|M.Sc Student||Elron Noam Lev|
|Subject||Extensions of the Quantum Detection Problem: Optimal|
Encoding and Detection with Uncertainty
|Department||Department of Electrical Engineering||Supervisor||Professor Yonina Eldar|
Quantum detection, also known as quantum hypothesis testing, is the problem of designing a quantum mechanical measurement to discriminate between a finite set of specified quantum states (code states). A popular performance criterion is the probability of correct detection. For this measure, the problem is essentially solved: necessary and sufficient conditions for optimality are known, polynomial time algorithms for numerical solution exist, and there are many special cases for which closed form solutions have been derived.
In this thesis we consider two extensions of the quantum detection problem. Whereas the original problem is the design of a detector for prespecified code states, we examine situations where one can either choose the code-states, or has incomplete knowledge of the code states.

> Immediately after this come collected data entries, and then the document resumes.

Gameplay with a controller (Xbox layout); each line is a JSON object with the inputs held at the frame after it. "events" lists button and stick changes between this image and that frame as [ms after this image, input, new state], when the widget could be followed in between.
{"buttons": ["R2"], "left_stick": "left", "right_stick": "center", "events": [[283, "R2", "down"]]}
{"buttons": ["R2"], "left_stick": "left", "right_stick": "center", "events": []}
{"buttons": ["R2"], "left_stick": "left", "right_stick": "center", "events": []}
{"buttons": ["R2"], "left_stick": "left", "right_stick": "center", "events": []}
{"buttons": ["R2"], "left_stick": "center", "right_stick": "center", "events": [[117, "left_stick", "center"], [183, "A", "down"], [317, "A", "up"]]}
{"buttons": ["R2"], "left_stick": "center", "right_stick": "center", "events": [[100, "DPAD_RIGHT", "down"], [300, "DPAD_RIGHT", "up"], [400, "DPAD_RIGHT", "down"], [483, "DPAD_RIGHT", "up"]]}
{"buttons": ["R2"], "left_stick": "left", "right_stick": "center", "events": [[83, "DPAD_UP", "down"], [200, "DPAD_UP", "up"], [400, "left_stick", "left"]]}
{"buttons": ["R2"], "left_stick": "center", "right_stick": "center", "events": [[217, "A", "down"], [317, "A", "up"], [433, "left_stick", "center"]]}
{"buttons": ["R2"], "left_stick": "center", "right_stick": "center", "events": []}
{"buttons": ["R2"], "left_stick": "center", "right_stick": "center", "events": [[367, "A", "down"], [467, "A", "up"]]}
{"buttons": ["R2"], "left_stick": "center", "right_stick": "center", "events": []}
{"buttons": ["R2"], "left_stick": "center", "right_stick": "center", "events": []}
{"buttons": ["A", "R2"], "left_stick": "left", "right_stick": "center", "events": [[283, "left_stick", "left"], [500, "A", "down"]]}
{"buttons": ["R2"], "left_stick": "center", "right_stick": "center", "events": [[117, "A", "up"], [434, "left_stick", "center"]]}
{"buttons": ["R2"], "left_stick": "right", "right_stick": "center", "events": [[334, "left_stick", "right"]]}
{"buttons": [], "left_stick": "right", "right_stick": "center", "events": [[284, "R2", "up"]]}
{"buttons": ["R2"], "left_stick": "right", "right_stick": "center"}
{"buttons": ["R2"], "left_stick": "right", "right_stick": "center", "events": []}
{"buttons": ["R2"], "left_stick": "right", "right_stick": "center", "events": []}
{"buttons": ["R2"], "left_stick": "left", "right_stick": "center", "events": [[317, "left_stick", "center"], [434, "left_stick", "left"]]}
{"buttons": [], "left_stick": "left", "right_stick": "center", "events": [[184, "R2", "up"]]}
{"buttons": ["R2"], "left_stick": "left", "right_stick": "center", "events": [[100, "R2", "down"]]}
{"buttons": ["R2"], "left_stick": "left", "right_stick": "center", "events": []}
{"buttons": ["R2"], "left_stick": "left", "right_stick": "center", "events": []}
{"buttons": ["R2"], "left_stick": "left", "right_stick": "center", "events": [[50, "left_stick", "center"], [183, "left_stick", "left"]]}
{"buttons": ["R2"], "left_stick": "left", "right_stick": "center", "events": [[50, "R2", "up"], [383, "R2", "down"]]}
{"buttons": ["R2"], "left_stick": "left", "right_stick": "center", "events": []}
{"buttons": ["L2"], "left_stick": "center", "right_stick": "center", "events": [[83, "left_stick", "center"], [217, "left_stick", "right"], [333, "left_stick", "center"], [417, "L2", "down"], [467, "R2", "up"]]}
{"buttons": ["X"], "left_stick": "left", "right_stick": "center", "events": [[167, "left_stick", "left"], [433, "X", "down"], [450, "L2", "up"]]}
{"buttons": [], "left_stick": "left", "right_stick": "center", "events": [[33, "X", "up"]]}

In the first extension, we incorporate the encoding stage into the design and find the code states which maximize the probability of correct detection for a specified measurement. We then perform joint optimization on both ends of the link - the code states and the measurement - where the constraints are the dimension n of the quantum system, and the dictionary size and prior probabilities of the data. We show that one cannot outperform "pseudo-classical transmission", in which one transmits n symbols with orthogonal code states, and discards the remaining symbols. However, pseudo-classical transmission is not the only optimum. We fully characterize the collection of optimal setups, and briefly discuss the links between our findings and applications such as quantum key distribution and quantum computing. We conclude with a number of results concerning the design under an alternative optimality criterion, the worst-case posterior probability, which serves as a measure of the retrieval reliability.
The second extension is concerned with specified code-states, which are not fully known. We assume that each of the states is a mixture of a known state and an unknown state, and investigate two criteria for optimality. The first is maximization of the worst-case probability of correct detection. For the second we assume a probability distribution on the unknown states, and maximize the expected correct detection probability. We find that under both criteria, the optimal detectors are equivalent to the optimal detectors of an "effective ensemble". In the worst-case, the effective ensemble is comprised of the known states with altered prior probabilities, and in the average case it is made up of altered states with the original prior probabilities.